Задачи для решения:
1 – Воспроизведите без изменений часть исходного отрывка, начиная со слов «Аналогия подходит и» и продолжая вплоть до слов «победу денежной ренте.».
2 – Определите, соответствуют ли исходному отрывку утверждения ниже. На каждое ответьте «да» или «нет» и приведите точную цитату из отрывка, которая это решает.
(а) В первой половине XVI века могло казаться, что рента побеждает.
(б) После эпохи Возрождения настало время религиозных войн эпохи Контрреформации.
(в) Окончательная победа в конце концов досталась барщине.

Исходный отрывок:
——————

После блестящей эпохи европейского Возрождения, когда мог­ло казаться, что вся ткань общественной жизни стремительно рацио­нализируется и дело идет к отделению церкви от государства, при­шло время в высшей степени иррациональных религиозных войн эпохи Контрреформации. И все лишь затем, чтобы много поколений спустя церковь действительно была отделена от государства.

Аналогия подходит и к той вековой борьбе между барщиной и де­нежной рентой, о которой у нас речь. В первой половине XVI века могло казаться, что рента побеждает и Европа на пороге эпохальных буржуазных реформ (именно это и имели в виду, как мы помним, Ма­ковский и Носов). Потом, однако, прокатилась по континенту мощная волна реакции и вопреки всем ожиданиям победительницей оказа­лась барщина (во всяком случае, на востоке Европы). И все лишь за­тем, чтобы столетия спустя история присудила-таки окончательную победу денежной ренте.

——————

Выдержки из данных:
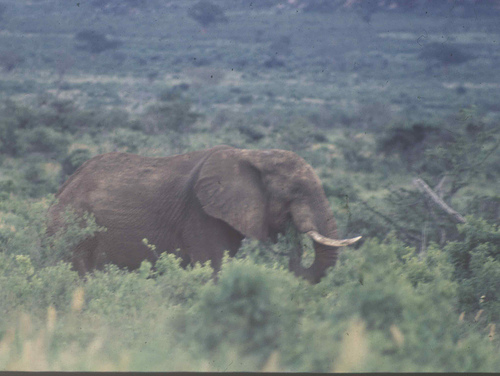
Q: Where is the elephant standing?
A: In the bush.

——————

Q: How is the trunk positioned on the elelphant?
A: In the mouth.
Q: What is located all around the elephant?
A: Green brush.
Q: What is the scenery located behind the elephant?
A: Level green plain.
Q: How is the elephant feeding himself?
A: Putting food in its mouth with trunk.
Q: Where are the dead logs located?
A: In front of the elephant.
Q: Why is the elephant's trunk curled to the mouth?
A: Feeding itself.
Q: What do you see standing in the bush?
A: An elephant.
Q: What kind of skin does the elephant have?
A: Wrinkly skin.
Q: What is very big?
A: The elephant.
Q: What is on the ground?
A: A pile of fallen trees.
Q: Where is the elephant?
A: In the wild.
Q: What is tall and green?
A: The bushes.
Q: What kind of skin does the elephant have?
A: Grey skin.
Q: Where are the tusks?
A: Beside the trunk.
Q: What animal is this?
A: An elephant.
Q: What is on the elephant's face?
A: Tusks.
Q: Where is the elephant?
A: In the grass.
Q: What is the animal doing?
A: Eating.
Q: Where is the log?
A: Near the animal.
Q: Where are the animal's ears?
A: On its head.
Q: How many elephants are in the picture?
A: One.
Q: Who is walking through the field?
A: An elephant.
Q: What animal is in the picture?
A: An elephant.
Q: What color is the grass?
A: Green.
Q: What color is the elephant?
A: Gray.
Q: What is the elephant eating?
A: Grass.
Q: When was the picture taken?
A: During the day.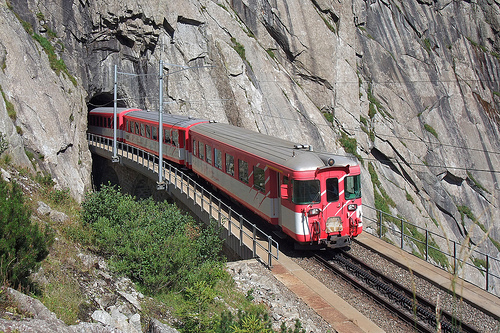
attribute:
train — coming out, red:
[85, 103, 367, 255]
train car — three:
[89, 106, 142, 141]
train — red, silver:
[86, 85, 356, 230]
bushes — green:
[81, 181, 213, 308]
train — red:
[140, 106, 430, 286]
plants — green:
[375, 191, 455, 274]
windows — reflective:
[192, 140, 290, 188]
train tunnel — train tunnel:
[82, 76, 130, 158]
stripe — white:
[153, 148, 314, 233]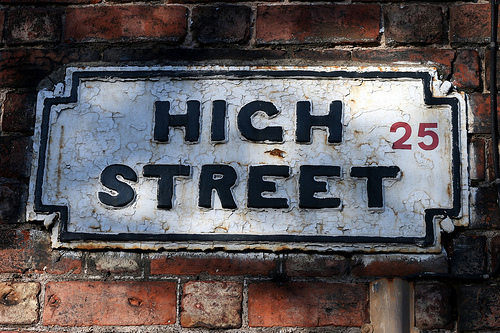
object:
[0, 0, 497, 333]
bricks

——————

Ответы по заданиям:
1 –
Аналогия подходит и к той вековой борьбе между барщиной и де­нежной рентой, о которой у нас речь. В первой половине XVI века могло казаться, что рента побеждает и Европа на пороге эпохальных буржуазных реформ (именно это и имели в виду, как мы помним, Ма­ковский и Носов). Потом, однако, прокатилась по континенту мощная волна реакции и вопреки всем ожиданиям победительницей оказа­лась барщина (во всяком случае, на востоке Европы). И все лишь за­тем, чтобы столетия спустя история присудила-таки окончательную победу денежной ренте.

2 –
(а) Да: «В первой половине XVI века могло казаться, что рента побеждает».
(б) Да: «в высшей степени иррациональных религиозных войн эпохи Контрреформации».
(в) Нет: «окончательную победу денежной ренте».